Problem A. Summarize the materials and methods text below in two sentences.
Problem B. According to the materials and methods text below, which force field was used for the minimization?

Text block.
━━━━━━

Materials and methods
Preparation of receptor protein and active site prediction
The Three-dimensional structure of beta-carbonic anhydrase of Synechocystis sp. PCC 6803 was retrieved from online protein database (https://www.rcbs.org) with PDB-ID 5SWC at resolution 1.45 Å. The refinement of this receptor protein was carried out; the water molecules were removed. The 3D protonation module was used to add non-polar hydrogen atoms. Further, the minimization was conducted by MMFF94x force field and the gradient was set at 0.05 using MOE 2024.06 software [32]. The receptor protein is a hexameric protein arranged in dimers of trimers. All chains are structurally similar in terms of amino acid residues and secondary structure elements such as loops, helices, turns, and sheets [33]. Thus, to reduce the complexity of the receptor protein, docking simulation was limited to a single dimer chain AB. The site finder module of MOE 2024.06 was used to identify the binding pocket.
Retrieval of the ligand and ADMET prediction
The natural compounds from the COCONUT database (https://coconut.naturalproducts.net/) have been considered for this study [34]. The Single molecular input line entry system (SMILES) format for each molecule was obtained and submitted to pkCSM (http://biosig.unimelb.edu.au/pkcsm/), and SwissADME (http://www.swissadme.ch/), webserver to forecast the ADMET properties as it is necessary to understand their pharmacokinetic behaviour [35]. Next, the bioavailability radar estimated the pharmacokinetics of the compounds based on various physicochemical parameters like herG-I/II, cardiac muscle toxicities, AMES toxicity, hepatotoxicity, and skin sensitization to detect toxicity. The Lipinski filter, the pioneer rule-of-five, was used in this tool to predict drug-likeness [36], and compounds that showed minimum toxicity were used for further in-silico investigations.

━━━━━━

Supplied data.
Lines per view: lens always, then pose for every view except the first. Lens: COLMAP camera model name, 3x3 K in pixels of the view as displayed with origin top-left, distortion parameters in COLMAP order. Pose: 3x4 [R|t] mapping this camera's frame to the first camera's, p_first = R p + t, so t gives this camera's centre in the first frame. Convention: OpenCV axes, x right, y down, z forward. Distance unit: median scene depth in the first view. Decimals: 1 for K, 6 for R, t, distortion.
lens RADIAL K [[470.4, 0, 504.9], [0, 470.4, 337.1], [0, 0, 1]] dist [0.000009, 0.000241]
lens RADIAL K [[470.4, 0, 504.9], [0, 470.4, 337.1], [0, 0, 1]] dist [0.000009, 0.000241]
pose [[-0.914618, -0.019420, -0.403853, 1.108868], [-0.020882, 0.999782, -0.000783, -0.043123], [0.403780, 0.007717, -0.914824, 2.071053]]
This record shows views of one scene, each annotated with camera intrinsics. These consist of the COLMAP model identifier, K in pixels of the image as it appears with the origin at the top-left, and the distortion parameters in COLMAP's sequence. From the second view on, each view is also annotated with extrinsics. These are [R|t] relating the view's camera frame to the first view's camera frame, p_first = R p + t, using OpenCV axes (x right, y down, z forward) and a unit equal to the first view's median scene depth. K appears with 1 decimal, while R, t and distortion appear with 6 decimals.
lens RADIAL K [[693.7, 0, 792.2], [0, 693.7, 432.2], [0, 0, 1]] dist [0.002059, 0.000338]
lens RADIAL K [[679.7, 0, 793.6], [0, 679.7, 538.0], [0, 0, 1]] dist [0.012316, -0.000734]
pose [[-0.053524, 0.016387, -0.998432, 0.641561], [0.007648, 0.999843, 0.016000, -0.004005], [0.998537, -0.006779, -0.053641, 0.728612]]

━━━━━━

Response area A. The structure of beta-carbonic anhydrase from Synechocystis sp. PCC 6803 (PDB-ID 5SWC) was refined by removing water, adding hydrogens and minimizing energy in MOE 2024.06, then limited to the single dimer chain AB, with the binding pocket identified by the site finder module. Natural compounds from the COCONUT database were screened for ADMET properties with pkCSM and SwissADME, and drug-likeness was checked with the Lipinski rule-of-five; the compounds with minimum toxicity went on to further in-silico study.

Response area B. MMFF94x